Joe Walsh has dedicated his professional life to service and advocacy. He has advocated on behalf of a wide range of public policy issues and causes, most notably advancing market-based solutions to education reform and urban poverty.
Joe began his career with Jobs For Youth, working in inner-city Chicago teaching high school dropouts basic academic and job skills; he worked on state and local public policy issues with the Heartland Institute, a free market think tank; he ran the Daniel Murphy Scholarship Fund, a Chicago-based privately funded school voucher program which gives high school scholarships to low-income Chicago eighth graders; he helped launch the Legislative Education Action Drive and Americans for Limited Government, national organizations working to get fiscally conservative state legislators elected in targeted states and advance the causes of limited government; he raised funds for and helped advance the cause of school choice for two of the nation’s leading school choice organizations, the American Education Reform Council and the Milton & Rose Friedman Foundation; and he continues to build support for an international charity which uses education and micro-enterprise to deliver Nicaraguan children from poverty, the Fabretto Children’s Foundation.

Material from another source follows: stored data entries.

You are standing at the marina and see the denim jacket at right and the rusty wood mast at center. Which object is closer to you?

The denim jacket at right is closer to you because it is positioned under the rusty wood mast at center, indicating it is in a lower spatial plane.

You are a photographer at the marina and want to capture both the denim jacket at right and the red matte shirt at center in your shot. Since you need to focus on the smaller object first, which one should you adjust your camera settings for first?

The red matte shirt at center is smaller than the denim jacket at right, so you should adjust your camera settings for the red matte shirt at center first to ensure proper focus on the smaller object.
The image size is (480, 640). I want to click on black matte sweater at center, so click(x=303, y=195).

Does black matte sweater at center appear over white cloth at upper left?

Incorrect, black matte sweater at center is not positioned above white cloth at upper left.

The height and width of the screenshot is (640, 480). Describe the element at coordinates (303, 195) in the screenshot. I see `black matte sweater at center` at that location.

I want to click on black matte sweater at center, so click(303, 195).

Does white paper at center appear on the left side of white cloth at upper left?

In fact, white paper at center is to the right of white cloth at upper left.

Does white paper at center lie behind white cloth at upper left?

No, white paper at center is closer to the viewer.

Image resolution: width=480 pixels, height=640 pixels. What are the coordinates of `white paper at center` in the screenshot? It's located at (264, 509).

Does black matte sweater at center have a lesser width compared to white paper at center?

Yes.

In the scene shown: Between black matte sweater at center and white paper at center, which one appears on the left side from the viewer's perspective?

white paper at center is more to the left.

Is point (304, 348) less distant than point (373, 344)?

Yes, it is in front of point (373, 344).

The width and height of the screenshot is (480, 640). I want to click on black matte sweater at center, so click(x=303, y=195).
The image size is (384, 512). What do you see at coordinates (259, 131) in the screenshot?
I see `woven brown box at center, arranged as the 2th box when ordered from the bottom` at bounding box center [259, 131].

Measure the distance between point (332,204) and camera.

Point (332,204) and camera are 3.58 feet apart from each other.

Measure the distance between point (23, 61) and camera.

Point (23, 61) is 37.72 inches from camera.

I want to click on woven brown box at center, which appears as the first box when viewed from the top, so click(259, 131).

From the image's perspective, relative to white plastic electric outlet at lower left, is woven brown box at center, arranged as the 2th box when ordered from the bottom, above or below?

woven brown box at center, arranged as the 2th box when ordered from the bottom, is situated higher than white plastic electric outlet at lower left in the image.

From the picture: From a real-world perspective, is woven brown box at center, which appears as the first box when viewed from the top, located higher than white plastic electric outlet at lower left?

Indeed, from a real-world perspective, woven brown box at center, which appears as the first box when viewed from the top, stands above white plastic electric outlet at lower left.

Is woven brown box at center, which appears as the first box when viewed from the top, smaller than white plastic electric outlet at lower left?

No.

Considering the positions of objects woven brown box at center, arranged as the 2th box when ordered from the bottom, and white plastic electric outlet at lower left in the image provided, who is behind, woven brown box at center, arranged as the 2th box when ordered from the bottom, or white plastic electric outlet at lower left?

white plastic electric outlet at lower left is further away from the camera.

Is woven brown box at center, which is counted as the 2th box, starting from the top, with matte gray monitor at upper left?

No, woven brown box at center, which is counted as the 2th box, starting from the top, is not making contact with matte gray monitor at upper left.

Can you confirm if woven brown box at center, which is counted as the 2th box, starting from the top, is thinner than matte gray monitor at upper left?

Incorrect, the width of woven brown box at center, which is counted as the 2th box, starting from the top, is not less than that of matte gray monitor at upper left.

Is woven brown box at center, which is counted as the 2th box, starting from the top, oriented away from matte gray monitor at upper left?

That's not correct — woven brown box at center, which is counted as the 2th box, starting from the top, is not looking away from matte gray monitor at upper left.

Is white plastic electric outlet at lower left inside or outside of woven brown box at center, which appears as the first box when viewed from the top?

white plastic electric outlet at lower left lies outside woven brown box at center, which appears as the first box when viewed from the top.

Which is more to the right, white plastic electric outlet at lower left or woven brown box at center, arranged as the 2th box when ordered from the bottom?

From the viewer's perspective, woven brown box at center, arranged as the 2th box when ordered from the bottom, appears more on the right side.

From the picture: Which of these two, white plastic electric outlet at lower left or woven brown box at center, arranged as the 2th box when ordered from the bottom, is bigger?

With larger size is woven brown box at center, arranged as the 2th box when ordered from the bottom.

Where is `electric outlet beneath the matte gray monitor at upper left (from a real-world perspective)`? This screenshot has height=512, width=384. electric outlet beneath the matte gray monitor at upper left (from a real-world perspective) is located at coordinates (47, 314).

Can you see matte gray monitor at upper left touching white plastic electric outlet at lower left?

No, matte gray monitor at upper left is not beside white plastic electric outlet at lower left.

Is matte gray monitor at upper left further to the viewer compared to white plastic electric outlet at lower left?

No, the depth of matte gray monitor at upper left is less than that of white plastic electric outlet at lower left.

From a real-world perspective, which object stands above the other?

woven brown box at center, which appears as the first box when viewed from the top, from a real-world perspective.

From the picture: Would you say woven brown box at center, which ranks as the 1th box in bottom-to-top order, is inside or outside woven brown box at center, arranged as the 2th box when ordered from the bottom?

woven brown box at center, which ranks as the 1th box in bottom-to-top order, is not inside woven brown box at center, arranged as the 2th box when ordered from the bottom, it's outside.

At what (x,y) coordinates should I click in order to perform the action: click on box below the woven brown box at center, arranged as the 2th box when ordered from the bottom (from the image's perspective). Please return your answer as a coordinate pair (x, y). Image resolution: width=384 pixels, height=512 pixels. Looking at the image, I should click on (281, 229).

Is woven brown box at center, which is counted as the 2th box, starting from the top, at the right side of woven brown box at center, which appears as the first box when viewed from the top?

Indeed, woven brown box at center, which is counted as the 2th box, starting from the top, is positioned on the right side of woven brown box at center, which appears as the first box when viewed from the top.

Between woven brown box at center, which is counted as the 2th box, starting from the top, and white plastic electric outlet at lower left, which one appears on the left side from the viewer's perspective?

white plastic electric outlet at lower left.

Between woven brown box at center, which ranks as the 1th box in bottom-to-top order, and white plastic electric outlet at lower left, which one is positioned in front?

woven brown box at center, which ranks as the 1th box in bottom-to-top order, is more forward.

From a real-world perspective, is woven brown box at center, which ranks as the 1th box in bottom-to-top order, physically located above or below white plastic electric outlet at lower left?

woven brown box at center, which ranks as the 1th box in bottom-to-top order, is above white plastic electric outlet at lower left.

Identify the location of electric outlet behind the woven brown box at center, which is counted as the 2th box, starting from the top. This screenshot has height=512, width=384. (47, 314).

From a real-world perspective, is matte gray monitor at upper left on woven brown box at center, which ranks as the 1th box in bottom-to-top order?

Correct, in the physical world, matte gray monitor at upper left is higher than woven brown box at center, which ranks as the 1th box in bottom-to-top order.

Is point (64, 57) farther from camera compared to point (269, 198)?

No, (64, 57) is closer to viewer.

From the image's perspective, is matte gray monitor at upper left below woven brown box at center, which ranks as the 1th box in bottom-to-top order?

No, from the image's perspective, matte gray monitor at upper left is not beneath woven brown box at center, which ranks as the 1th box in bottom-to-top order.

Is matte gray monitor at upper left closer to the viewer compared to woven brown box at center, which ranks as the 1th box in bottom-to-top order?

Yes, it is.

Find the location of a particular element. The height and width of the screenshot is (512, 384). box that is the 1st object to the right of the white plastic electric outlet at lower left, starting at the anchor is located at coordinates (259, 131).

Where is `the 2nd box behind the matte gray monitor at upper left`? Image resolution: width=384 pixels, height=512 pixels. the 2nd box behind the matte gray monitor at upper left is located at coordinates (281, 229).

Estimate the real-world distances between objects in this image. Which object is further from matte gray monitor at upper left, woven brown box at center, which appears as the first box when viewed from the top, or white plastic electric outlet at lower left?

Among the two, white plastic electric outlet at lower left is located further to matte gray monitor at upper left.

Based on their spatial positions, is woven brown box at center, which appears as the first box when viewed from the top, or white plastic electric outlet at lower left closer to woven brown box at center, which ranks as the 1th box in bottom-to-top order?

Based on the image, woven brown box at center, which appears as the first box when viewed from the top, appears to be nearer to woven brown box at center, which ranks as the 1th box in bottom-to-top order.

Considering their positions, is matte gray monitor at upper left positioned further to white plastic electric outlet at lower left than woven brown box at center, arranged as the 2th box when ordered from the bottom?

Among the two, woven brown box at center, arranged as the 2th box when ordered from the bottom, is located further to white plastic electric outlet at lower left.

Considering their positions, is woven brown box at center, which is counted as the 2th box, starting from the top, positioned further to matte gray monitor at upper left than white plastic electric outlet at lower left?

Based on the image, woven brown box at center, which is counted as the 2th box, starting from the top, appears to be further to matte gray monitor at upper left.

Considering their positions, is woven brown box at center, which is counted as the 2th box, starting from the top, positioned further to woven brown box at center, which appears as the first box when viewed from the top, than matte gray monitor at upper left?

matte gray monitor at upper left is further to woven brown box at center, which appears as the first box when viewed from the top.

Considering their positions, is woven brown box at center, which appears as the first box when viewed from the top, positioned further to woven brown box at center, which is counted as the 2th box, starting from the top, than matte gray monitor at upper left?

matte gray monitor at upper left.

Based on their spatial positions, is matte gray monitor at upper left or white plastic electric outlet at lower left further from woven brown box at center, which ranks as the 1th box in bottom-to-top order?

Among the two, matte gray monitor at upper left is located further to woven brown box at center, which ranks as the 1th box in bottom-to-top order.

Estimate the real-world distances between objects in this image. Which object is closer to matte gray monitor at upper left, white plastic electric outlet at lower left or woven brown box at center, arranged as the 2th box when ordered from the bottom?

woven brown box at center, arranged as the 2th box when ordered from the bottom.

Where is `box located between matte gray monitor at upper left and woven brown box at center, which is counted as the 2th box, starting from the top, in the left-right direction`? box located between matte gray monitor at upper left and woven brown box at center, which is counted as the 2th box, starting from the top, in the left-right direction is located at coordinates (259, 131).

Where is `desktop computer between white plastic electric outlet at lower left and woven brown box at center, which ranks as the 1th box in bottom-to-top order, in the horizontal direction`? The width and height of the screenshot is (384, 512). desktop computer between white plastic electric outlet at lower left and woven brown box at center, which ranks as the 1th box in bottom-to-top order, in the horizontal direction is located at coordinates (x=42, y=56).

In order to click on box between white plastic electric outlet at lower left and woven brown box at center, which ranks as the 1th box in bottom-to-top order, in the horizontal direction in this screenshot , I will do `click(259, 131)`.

For the past couple of years, Joe has worked with local groups focused on raising early stage investment capital for new and small businesses and entrepreneurs. He has also consulted with the United Republican Fund, an Illinois-based state PAC helping to elect Republican state legislators.
Joe has a BA in English from the University of Iowa and a Masters in Public Policy from the University of Chicago. He has taught American government and American history at the community college level for a number of years, at Oakton Community College and the Hebrew Theological Institute.
Joe has run spirited campaigns for elected office twice, first as a Republican candidate for the United States Congress in 1996 and then as a Republican candidate for the Illinois State House in 1998.
As a life-long advocate for limited government and a vibrant private sector, Joe is troubled by the recent rapid growth of government spending and involvement in our lives. This concern has convinced him to move back to McHenry, IL, and run for the U.S. Congress. He intends to be a loud, forceful voice against this expanding government which will stifle economic growth and bankrupt our children and grandchildren.
Joe was born and raised in the heart of the Eighth District, growing up in a family of nine children. He and his wife Helene together have five children.